Third, and perhaps most important, is Bernie Sanders. Progressives insist that the primary system was unfair to Senator Sanders, and that he could have won the election. It wasn’t, and he couldn’t. If you think the average red state voter will make the distinction between “Democratic Socialist” and “Communist,” you’ve never lived in a red state. There is no surer way to lose in Middle America than by being branded a Commie, except perhaps by being an Atheist Jewish Commie. No level of “connection” with a demographic he was never part of, would change that. It was clear early in the process that Sanders could not win the nomination, and yet he continued to the convention, buying into conspiracy theories and spreading distortions about Hillary Clinton, all of which Republicans dutifully noted and then used against her, often quoting him to do it. Lukewarm voters in blue states get no pass on this, either. The ammunition they handed the Republicans enabled the fabrication that Clinton is untrustworthy, and it was that lie that Donald Trump rode to the White House.

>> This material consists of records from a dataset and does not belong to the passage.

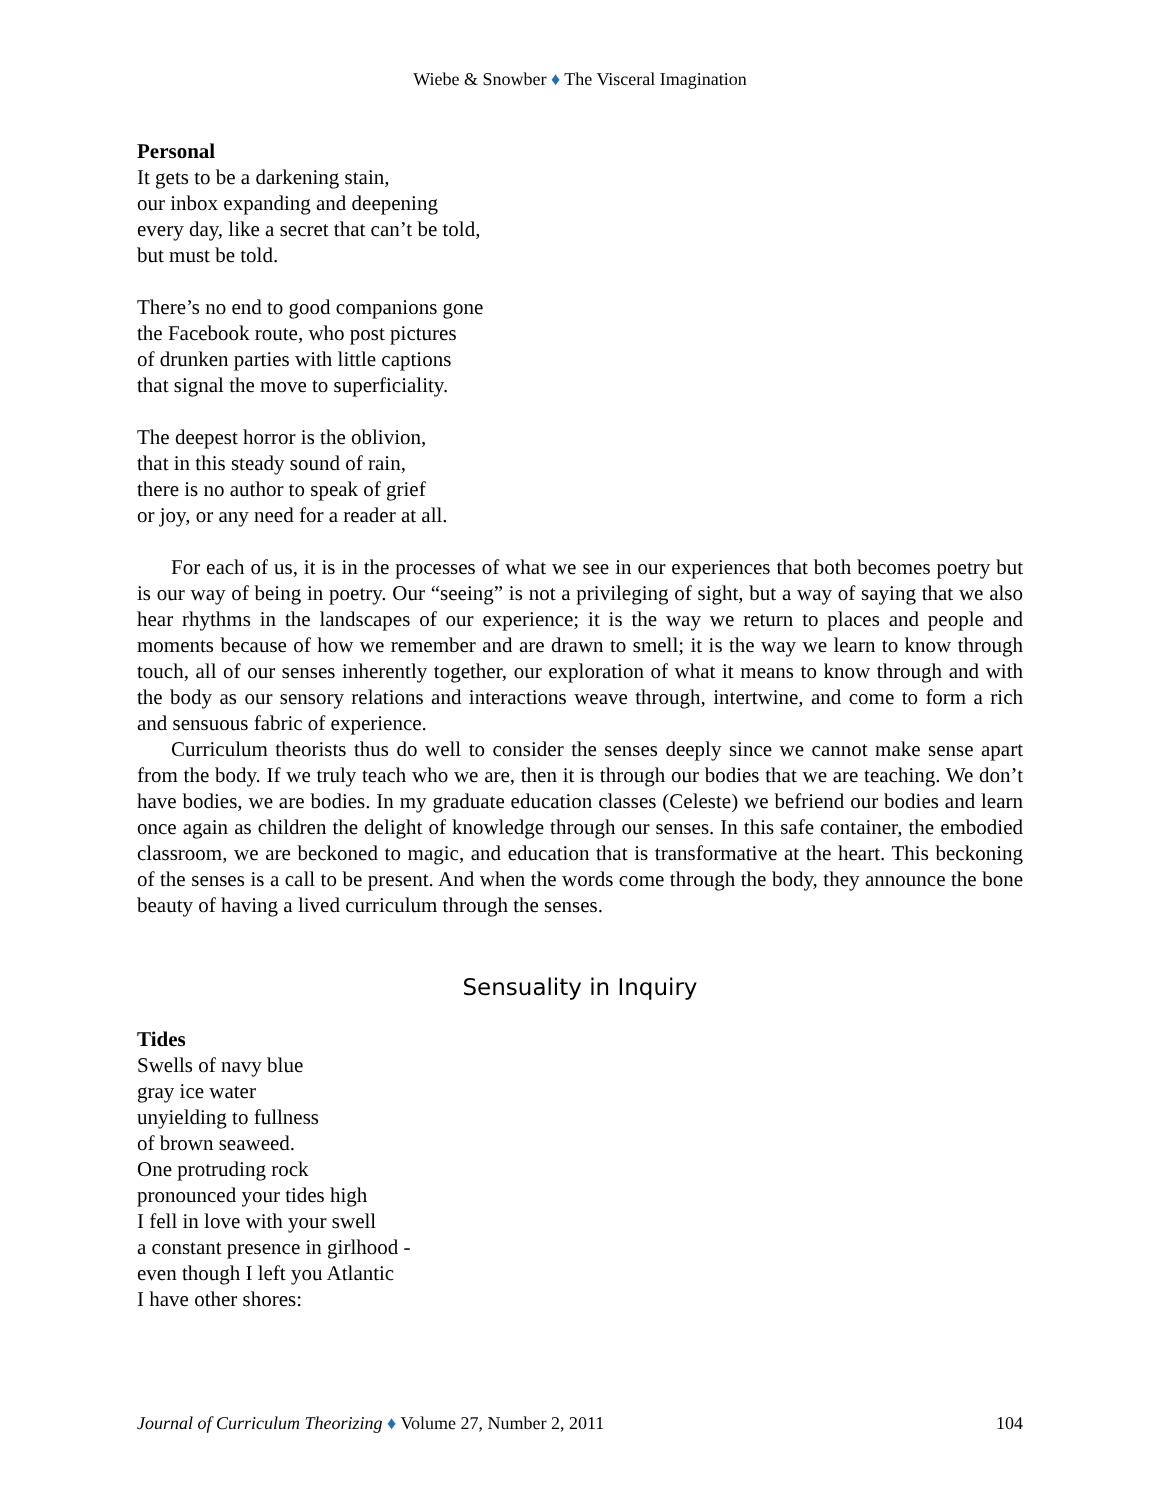Wiebe & Snowber ♦ The Visceral Imagination
Personal
It gets to be a darkening stain,
our inbox expanding and deepening
every day, like a secret that can’t be told,
but must be told.
There’s no end to good companions gone
the Facebook route, who post pictures
of drunken parties with little captions
that signal the move to superficiality.
The deepest horror is the oblivion,
that in this steady sound of rain,
there is no author to speak of grief
or joy, or any need for a reader at all.
For each of us, it is in the processes of what we see in our experiences that both becomes poetry but is our way of being in poetry. Our “seeing” is not a privileging of sight, but a way of saying that we also hear rhythms in the landscapes of our experience; it is the way we return to places and people and moments because of how we remember and are drawn to smell; it is the way we learn to know through touch, all of our senses inherently together, our exploration of what it means to know through and with the body as our sensory relations and interactions weave through, intertwine, and come to form a rich and sensuous fabric of experience.
Curriculum theorists thus do well to consider the senses deeply since we cannot make sense apart from the body. If we truly teach who we are, then it is through our bodies that we are teaching. We don’t have bodies, we are bodies. In my graduate education classes (Celeste) we befriend our bodies and learn once again as children the delight of knowledge through our senses. In this safe container, the embodied classroom, we are beckoned to magic, and education that is transformative at the heart. This beckoning of the senses is a call to be present. And when the words come through the body, they announce the bone beauty of having a lived curriculum through the senses.
Sensuality in Inquiry
Tides
Swells of navy blue
gray ice water
unyielding to fullness
of brown seaweed.
One protruding rock
pronounced your tides high
I fell in love with your swell
a constant presence in girlhood -
even though I left you Atlantic
I have other shores:
Journal of Curriculum Theorizing ♦ Volume 27, Number 2, 2011 104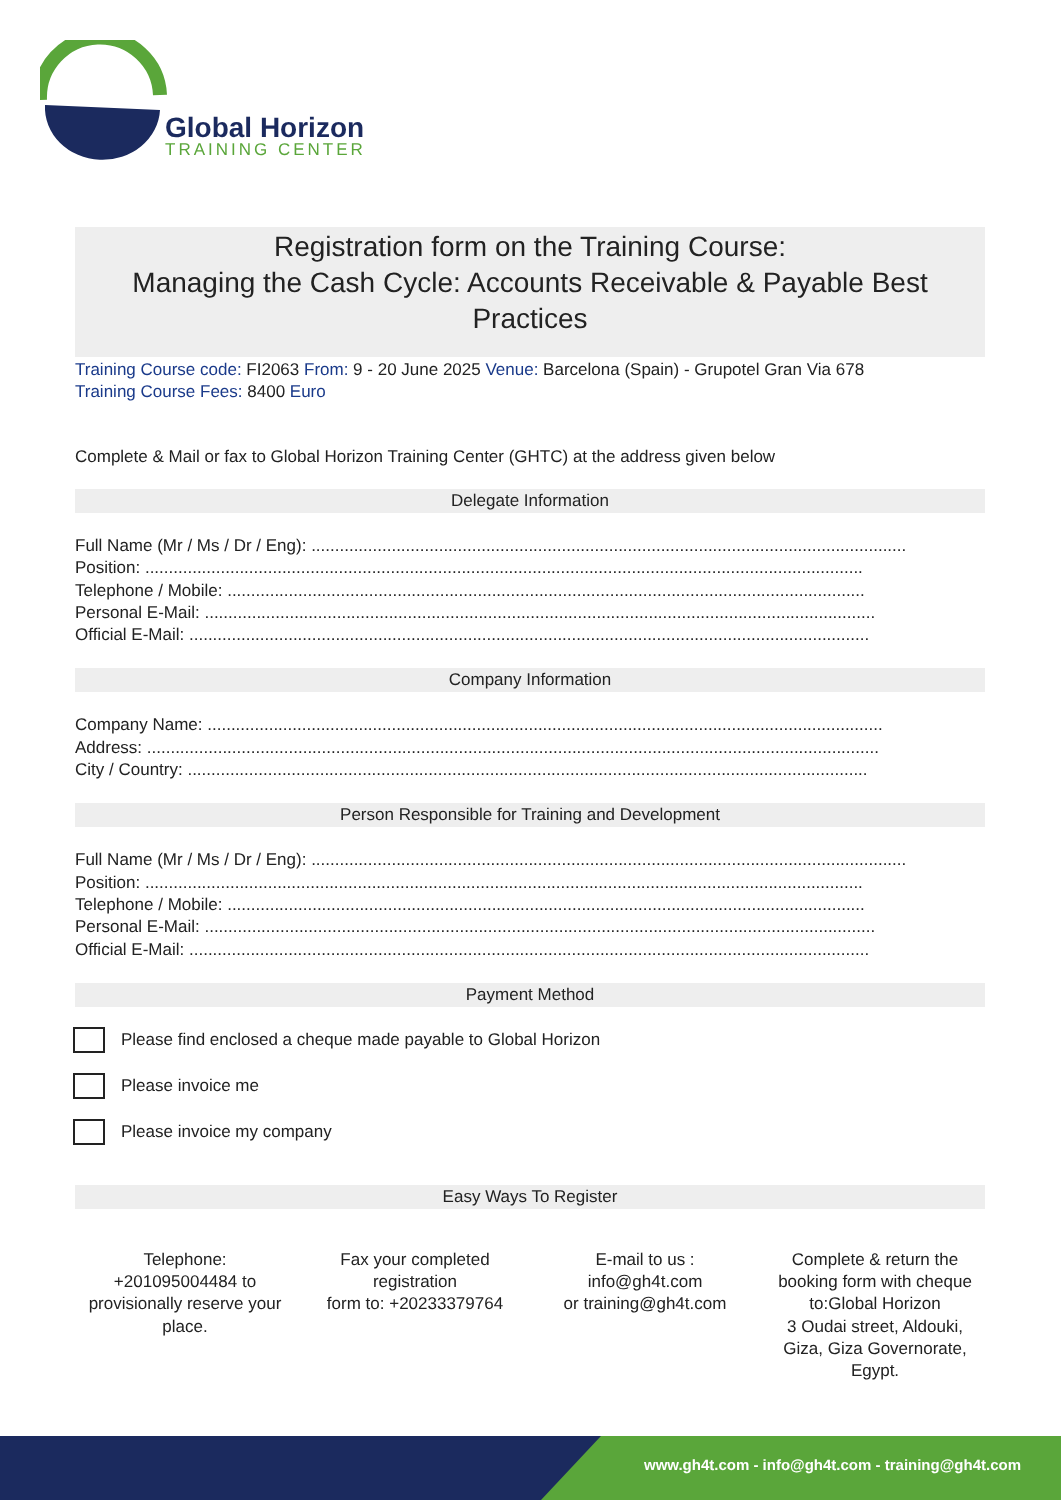Global Horizon
TRAINING CENTER
Registration form on the Training Course:
Managing the Cash Cycle: Accounts Receivable & Payable Best Practices
Training Course code: FI2063 From: 9 - 20 June 2025 Venue: Barcelona (Spain) - Grupotel Gran Via 678
Training Course Fees: 8400 Euro
Complete & Mail or fax to Global Horizon Training Center (GHTC) at the address given below
Delegate Information
Full Name (Mr / Ms / Dr / Eng): ..............................................................................................................................
Position: ........................................................................................................................................................
Telephone / Mobile: .......................................................................................................................................
Personal E-Mail: ..............................................................................................................................................
Official E-Mail: ................................................................................................................................................
Company Information
Company Name: ...............................................................................................................................................
Address: ...........................................................................................................................................................
City / Country: ................................................................................................................................................
Person Responsible for Training and Development
Full Name (Mr / Ms / Dr / Eng): ..............................................................................................................................
Position: ........................................................................................................................................................
Telephone / Mobile: .......................................................................................................................................
Personal E-Mail: ..............................................................................................................................................
Official E-Mail: ................................................................................................................................................
Payment Method
Please find enclosed a cheque made payable to Global Horizon
Please invoice me
Please invoice my company
Easy Ways To Register
Telephone:
+201095004484 to provisionally reserve your place.
Fax your completed registration
form to: +20233379764
E-mail to us :
info@gh4t.com
or training@gh4t.com
Complete & return the booking form with cheque to:Global Horizon
3 Oudai street, Aldouki, Giza, Giza Governorate, Egypt.
www.gh4t.com - info@gh4t.com - training@gh4t.com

That bitter opposition made Mrs. Clinton a wounded candidate from the very beginning. Saying that Sanders’ supporters eventually voted for her does not excuse the fact that they worked tirelessly against her up until the convention, and gave mostly nominal support beyond it. If Sanders had acknowledged the inevitable in the early spring, and worked as hard to elect Hillary as he did to damage her, he would be the Chairman of the Senate Banking Committee. Also, the rest of us would not be facing the virtual certainty of a far-right Supreme Court for the rest of our lives, women would not be facing the almost certain reversal of Roe v. Wade (in fact, if not in law), the Affordable Care Act would not be in danger of repeal, and we would not be confronted with at least four years of what will be the most relentlessly pro-business, pro-wealth, anti-environment, anti-progressive administration in a generation.
Step down, Mr. Schwartz: That’s not a high horse you’re sitting on, it’s an elephant.